Start of GIVEN TEXT

Then in the drip, drip style of the Clinton email scandal, the rest of the audio recording of this dinner -- which totals nearly 90 minutes -- was released on Saturday night. In the full tapes, Trump can be heard mocking Democratic Rep. Maxine Waters as being "low IQ" to big laughs, bragging that he could've beaten President Barack Obama in 2012 and more, which prompted additional news coverage.
But it gets worse for Trump. Parnas' lawyer Joseph Bondy told CNN's Anderson Cooper on Saturday night that Parnas has more recordings of Trump. When asked if he plans to release them in the future, Bondy responded, "Perhaps."
That should keep Trump up at night. Look at what the release of this one tape did.
Even though we are in the middle of Trump's Senate impeachment trial, it made headlines and is resulting in GOP senators being asked to respond to the recordings on national TV. On Sunday morning, CNN's Jake Tapper asked GOP Sen. James Lankford if the tape raised questions about whether Trump lied about not knowing Parnas, to which Lankford responded, unconvincingly, "Certainly the President meets a lot of people."
There's no way to know what is on other tapes that Parnas' lawyer states that exist, or even if there are any. They may be nothing headline-grabbing. But the track record of secret audio recordings featuring Trump has been both damning and newsworthy. Before the election, there was the "Access Hollywood" tape in which Trump bragged about grabbing and kissing women without their consent.
And in 2018, CNN obtained audio of Trump speaking to his former lawyer Michael Cohen, who is now in prison, about an apparent scheme to pay hush money shortly before the 2016 election to a woman Trump allegedly had an affair with.
Who knows what other secret recordings of Trump are out there and how many will be released between now and November. But after this year's elections, if Trump loses, people might just be invoking "but his tapes" the same way "but her emails" came to define Clinton's loss.

End of GIVEN TEXT
Start of PROVIDED INFORMATION

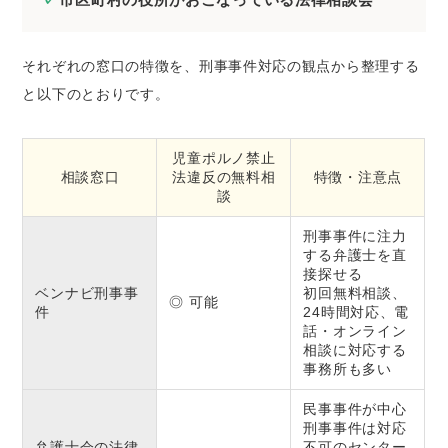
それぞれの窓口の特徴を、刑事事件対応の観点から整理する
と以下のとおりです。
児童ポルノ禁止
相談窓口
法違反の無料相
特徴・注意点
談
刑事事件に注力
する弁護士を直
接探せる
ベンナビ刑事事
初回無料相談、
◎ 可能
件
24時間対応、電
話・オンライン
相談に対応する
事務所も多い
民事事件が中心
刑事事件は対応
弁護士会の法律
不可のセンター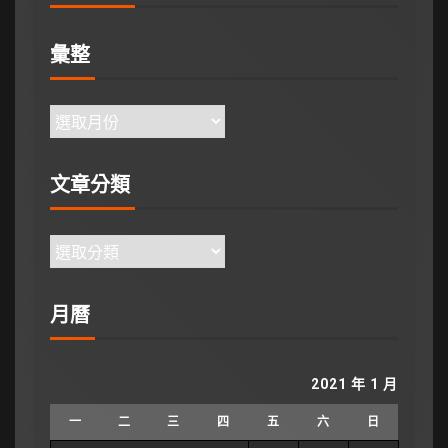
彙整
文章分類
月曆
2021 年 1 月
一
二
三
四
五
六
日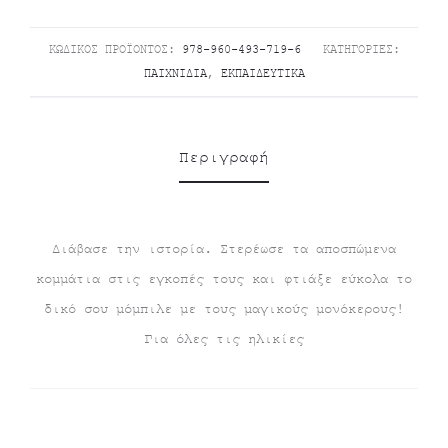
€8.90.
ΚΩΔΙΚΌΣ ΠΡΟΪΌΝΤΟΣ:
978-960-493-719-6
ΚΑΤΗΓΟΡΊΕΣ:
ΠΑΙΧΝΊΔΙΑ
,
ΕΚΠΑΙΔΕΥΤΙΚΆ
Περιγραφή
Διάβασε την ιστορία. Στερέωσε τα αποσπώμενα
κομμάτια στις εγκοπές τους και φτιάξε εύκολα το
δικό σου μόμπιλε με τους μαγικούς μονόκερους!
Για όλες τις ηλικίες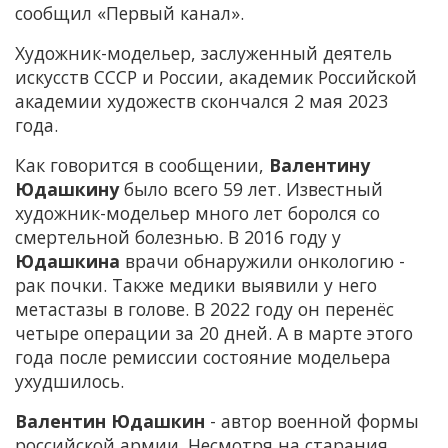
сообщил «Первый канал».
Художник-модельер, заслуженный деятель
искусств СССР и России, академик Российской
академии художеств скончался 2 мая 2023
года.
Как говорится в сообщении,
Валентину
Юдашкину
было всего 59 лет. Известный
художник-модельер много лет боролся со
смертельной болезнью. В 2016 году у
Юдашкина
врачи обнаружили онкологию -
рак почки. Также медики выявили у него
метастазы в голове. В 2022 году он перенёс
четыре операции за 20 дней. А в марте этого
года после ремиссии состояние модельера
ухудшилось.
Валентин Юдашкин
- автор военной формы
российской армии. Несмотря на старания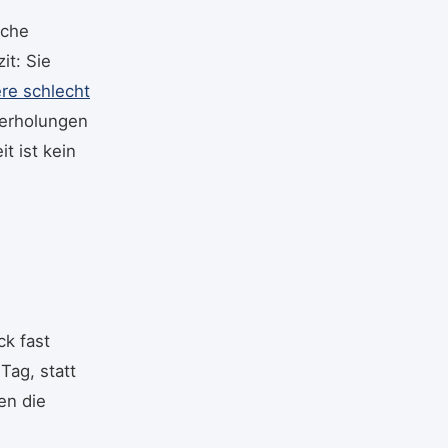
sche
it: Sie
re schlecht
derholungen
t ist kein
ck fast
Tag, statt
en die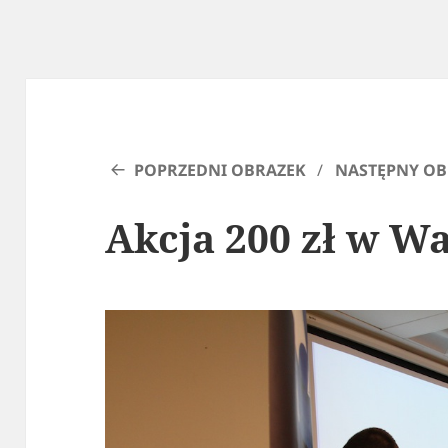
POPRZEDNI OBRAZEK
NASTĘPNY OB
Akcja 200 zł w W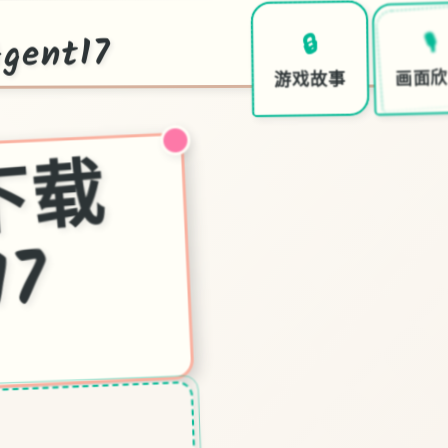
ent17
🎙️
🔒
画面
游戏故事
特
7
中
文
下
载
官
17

End of PROVIDED INFORMATION

TASKS.
**a)** In the commentary on the Trump recordings, who told Anderson Cooper that Parnas has more recordings of Trump?
**b)** Reproduce verbatim the passage of the commentary on the Trump recordings between "There's no way" and "without their consent.", inclusive.

SOLUTIONS BELOW.
**a)** Parnas' lawyer, Joseph Bondy.

**b)**
There's no way to know what is on other tapes that Parnas' lawyer states that exist, or even if there are any. They may be nothing headline-grabbing. But the track record of secret audio recordings featuring Trump has been both damning and newsworthy. Before the election, there was the "Access Hollywood" tape in which Trump bragged about grabbing and kissing women without their consent.